KYNAMRO has not been studied concomitantly with other LDL-lowering agents that can also increase hepatic fat. Therefore, the combined use of such agents is not recommended.

Injection site reactions have been reported in 84% of patients receiving KYNAMRO therapy. These local reactions typically consist of one or more of the following: erythema, pain, tenderness, pruritus and local swelling. To minimize the potential for injection site reactions, proper technique for subcutaneous administration should be followed. Injection site reactions do not occur with all injections but resulted in discontinuation of therapy in 5% of patients in pooled Phase 3 trials.

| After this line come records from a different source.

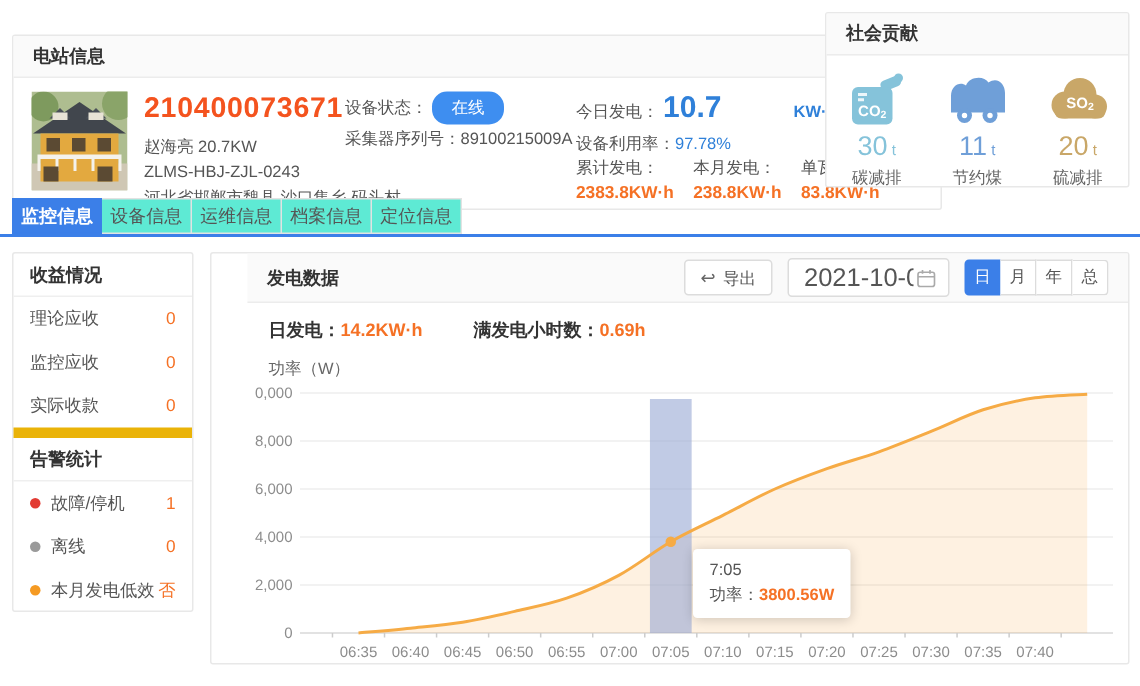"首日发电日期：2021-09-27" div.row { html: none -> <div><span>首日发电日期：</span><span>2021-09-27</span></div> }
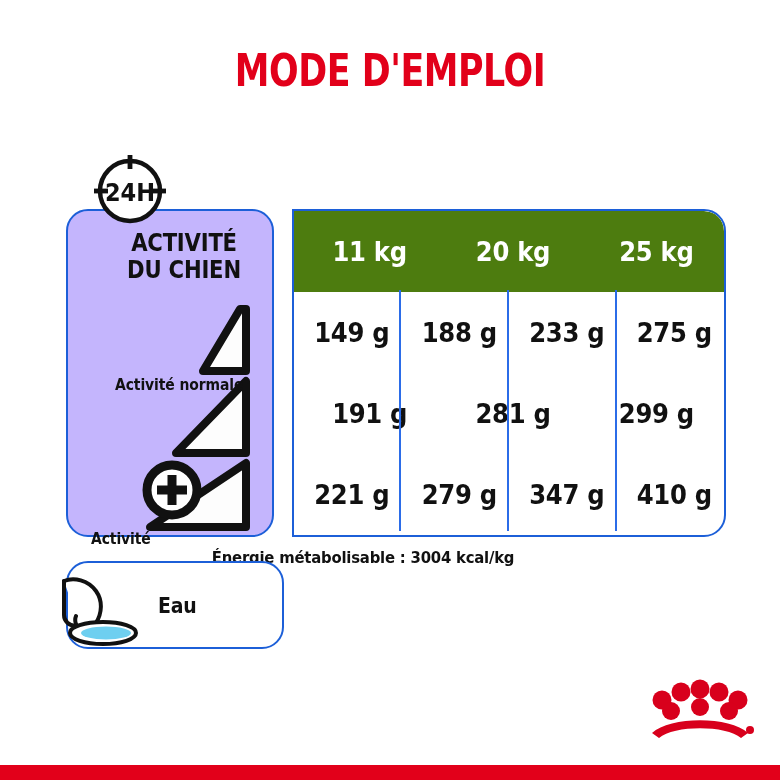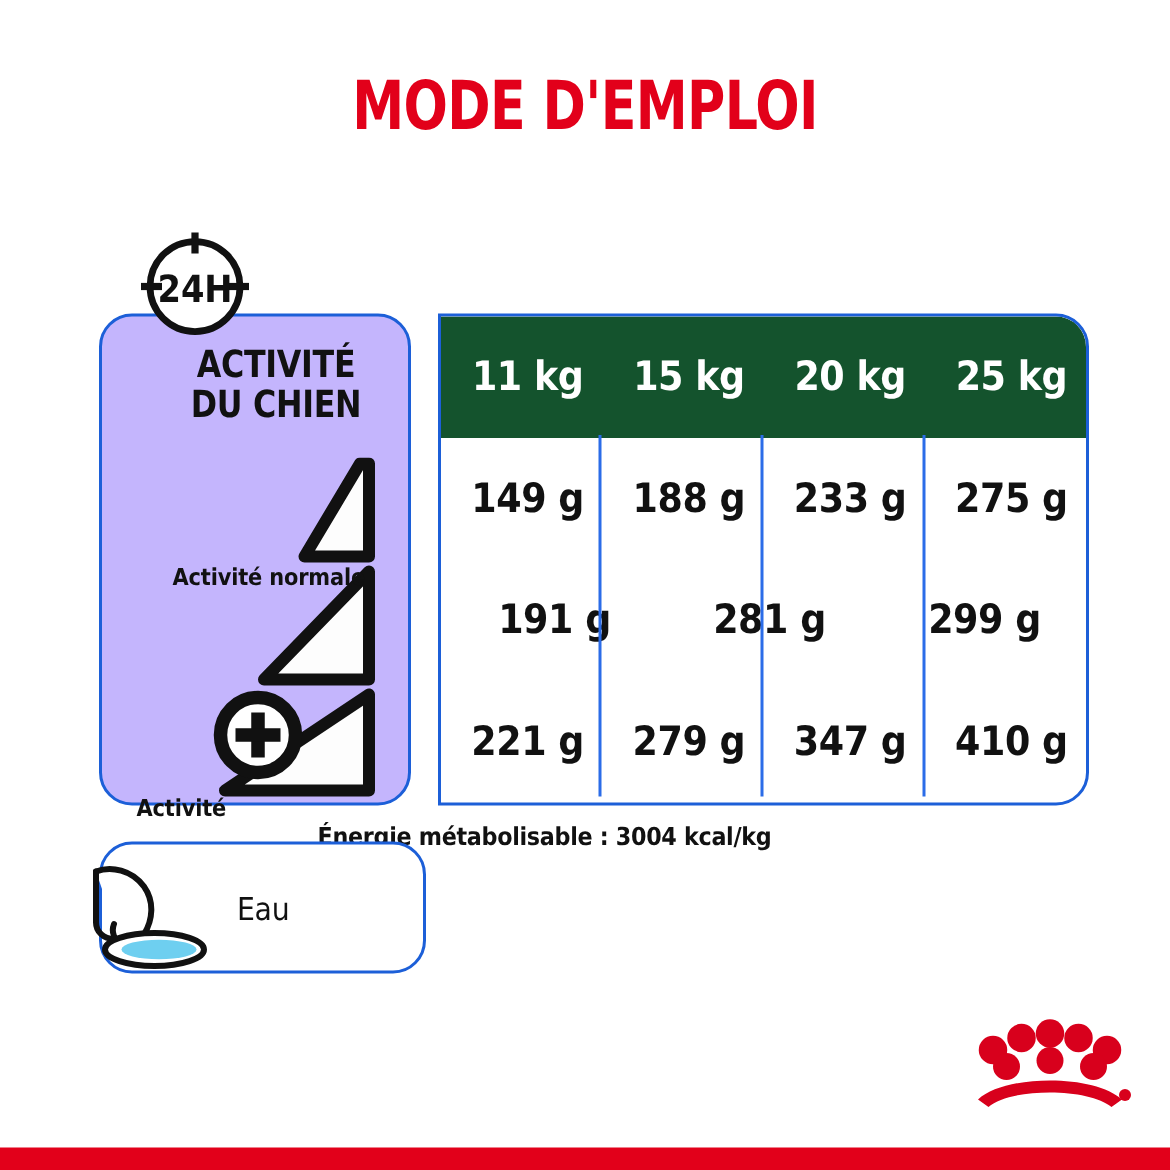"11 kg" #table-head { background: #14532d -> #4d7c0f }
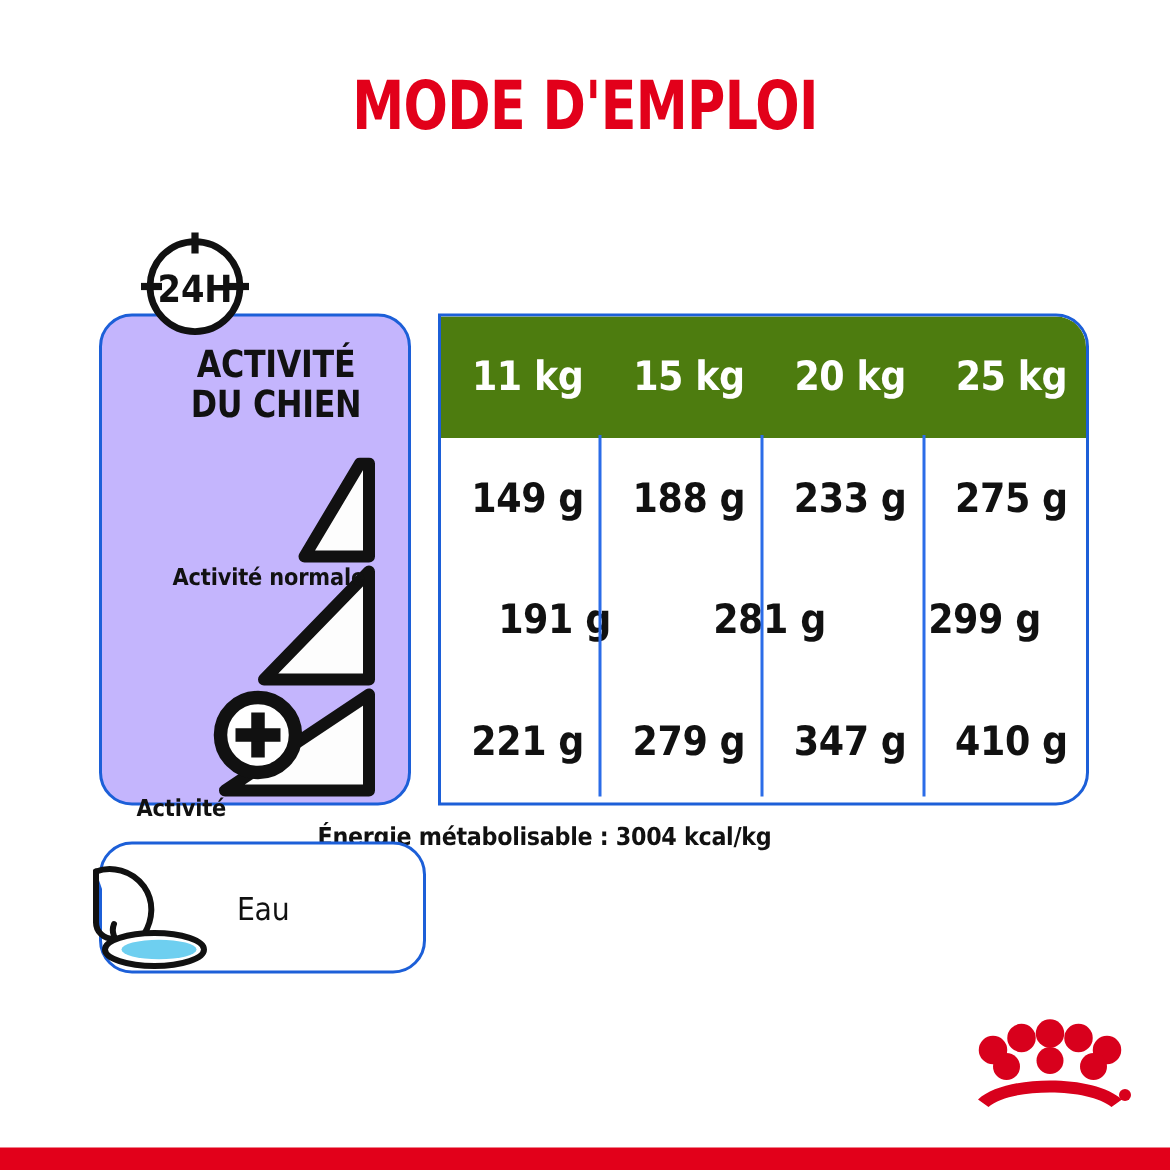"15 kg" div.th { html: <div>15 kg</div> -> none }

Flu-like symptoms have been reported in 30% of patients receiving KYNAMRO therapy and include one or more of the following: influenza-like illness, pyrexia, chills, myalgia, arthralgia, malaise or fatigue. Flu-like symptoms, which typically occur within 2 days after an injection, do not occur with all injections but resulted in discontinuation of therapy in 3% of patients in pooled Phase 3 trials.

USE IN SPECIFIC POPULATIONS

Pregnancy Category B: There are no adequate and well-controlled studies in pregnant women. KYNAMRO should be used during pregnancy only if clearly needed.

Nursing Mothers: It is not known whether KYNAMRO is excreted in human milk. Because many drugs are excreted in human milk a decision should be made whether to discontinue nursing or discontinue the drug, taking into account the importance of the drug to the mother.

Pediatric Use: Safety and effectiveness have not been established in pediatric patients.

Females of Reproductive Potential: KYNAMRO may cause fetal harm. Females who become pregnant during KYNAMRO therapy should notify their healthcare provider. Females of reproductive potential should use effective contraception during KYNAMRO therapy.

Renal Impairment: The safety and efficacy of KYNAMRO treatment in patients with known renal impairment or in patients undergoing renal dialysis have not been established. Due to the lack of clinical data and KYNAMRO’s renal safety profile, KYNAMRO is not recommended in patients with severe renal impairment, clinically significant proteinuria, or on renal dialysis.

ADVERSE REACTIONS

In clinical trials the most commonly-reported adverse reactions were injection site reactions (84%), flu-like symptoms (30%), nausea (14%), headache (12%), and elevations in serum transaminases, specifically ALT (10%).